В «Саньке» З.П. продолжил традицию дебютного романа. Одна из реперных точек текста – надрывно-надуманные похороны Тишина-старшего. Гроб с телом покойного среди зимы везут в деревню, водитель автобуса предательски дезертирует, чтоб не забуксовать в сугробах, и все заверте…
«Они обвязали веревкой гроб… Наезжали на колдобины, останавливались, приподнимали гроб, выползали. Еще наезжали на поломанные сучья. Вырывали их из-под гроба со скрежетом, отбрасывали зло в кусты… С горки действительно было чуть легче. Несколько секунд гроб катился сам. Но потом резко поехал в бок - чертыхнувшись, Саша бросился выправлять, упал в снег, ухватился за боковину гроба, удержал. Лежал, обняв обитое тканью дерево. Мать неожиданно громко заплакала… Стало как-то тошно и мерзло, словно кто-то холодным, ржавым ртом дышал на внутренности.
– Настоящие русские похороны… – неожиданно сказал Безлетов почти о том же, что прибрело в голову Саше, – …русские проводы… – поправил Безлетов последнее слово, тяжело дыша».
Душераздирающая сюжетная коллизия рушится от одного-единственного вопроса: а нельзя было мертвеца кремировать да весны дождаться? Бог с вами, никак нельзя: читатель не всплакнет.

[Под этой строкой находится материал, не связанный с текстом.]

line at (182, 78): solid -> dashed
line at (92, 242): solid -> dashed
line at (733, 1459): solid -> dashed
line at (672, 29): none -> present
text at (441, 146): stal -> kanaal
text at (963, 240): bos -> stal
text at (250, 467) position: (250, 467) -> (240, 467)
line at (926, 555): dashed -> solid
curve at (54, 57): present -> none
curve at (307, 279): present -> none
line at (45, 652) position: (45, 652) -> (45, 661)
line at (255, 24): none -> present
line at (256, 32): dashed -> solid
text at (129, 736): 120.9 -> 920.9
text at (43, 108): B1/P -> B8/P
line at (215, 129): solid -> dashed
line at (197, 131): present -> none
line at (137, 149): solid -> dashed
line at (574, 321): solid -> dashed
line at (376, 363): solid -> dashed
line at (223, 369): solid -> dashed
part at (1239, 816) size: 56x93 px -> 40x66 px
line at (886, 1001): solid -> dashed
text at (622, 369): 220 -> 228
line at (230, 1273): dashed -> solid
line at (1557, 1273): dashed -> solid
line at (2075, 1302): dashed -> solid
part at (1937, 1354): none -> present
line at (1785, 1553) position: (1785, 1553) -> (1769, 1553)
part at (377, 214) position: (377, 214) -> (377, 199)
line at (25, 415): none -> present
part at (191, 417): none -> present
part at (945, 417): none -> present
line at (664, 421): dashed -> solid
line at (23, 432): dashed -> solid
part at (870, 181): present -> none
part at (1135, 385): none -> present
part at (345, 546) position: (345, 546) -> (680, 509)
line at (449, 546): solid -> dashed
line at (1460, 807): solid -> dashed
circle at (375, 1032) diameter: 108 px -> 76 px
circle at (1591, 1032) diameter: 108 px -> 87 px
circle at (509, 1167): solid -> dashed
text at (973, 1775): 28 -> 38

В «Обители» – тот же театр абсурда. Для примера разберем один из эпизодов – покушение на начальника СЛОНа Эйхманиса. История эта явно выдумана: я не упомню ничего похожего даже у дотошного М. Розанова. И выдумана из рук вон скверно. Федор Иванович одолжил лагерным артистам наган, – по ходу пьесы нужен был выстрел за кулисами. Из этого нагана в начлага потом и пальнули. Спрашивается, с какого перепуга надо было вручать каэрам револьвер, заряженный семью боевыми патронами, когда для постановки достаточно одного холостого? Резоны вполне понятны, – за покушением следует трагинервическая сцена:
«Когда площадь уже была полна народа, в южные, Иорданские, всегда закрытые ворота прямо на коне влетел Эйхманис…
– На колени! – в бледной ярости вскрикнул Эйхманис и выхватил шашку из ножен.
Строй повалился так, словно всем разом подрезали сухожилия – несколько тысяч сухожилий одной беспощадной бритвой… Ничего не произнося, Эйхманис пролетел – свирепый, с обнажённой шашкой – вдоль рядов. Конь под ним ликовал и всхрапывал».
«Захар крут; даже уже и не по-нашему; по-голливудски», – восхищается Л. Данилкин. Вот-вот, по-голливудски – со всеми вытекающими нелепицами.
.
РИТОРИЧЕСКИЙ ВОПРОС
.
«Сегодняшняя Россия не переваривает ничего настоящего… отторгает и в конце концов уничтожает его», – утверждал Д. Быков в предисловии к «Греху». Если это так, – а оно и в самом деле так, – чем объяснить перманентное процветание Прилепина?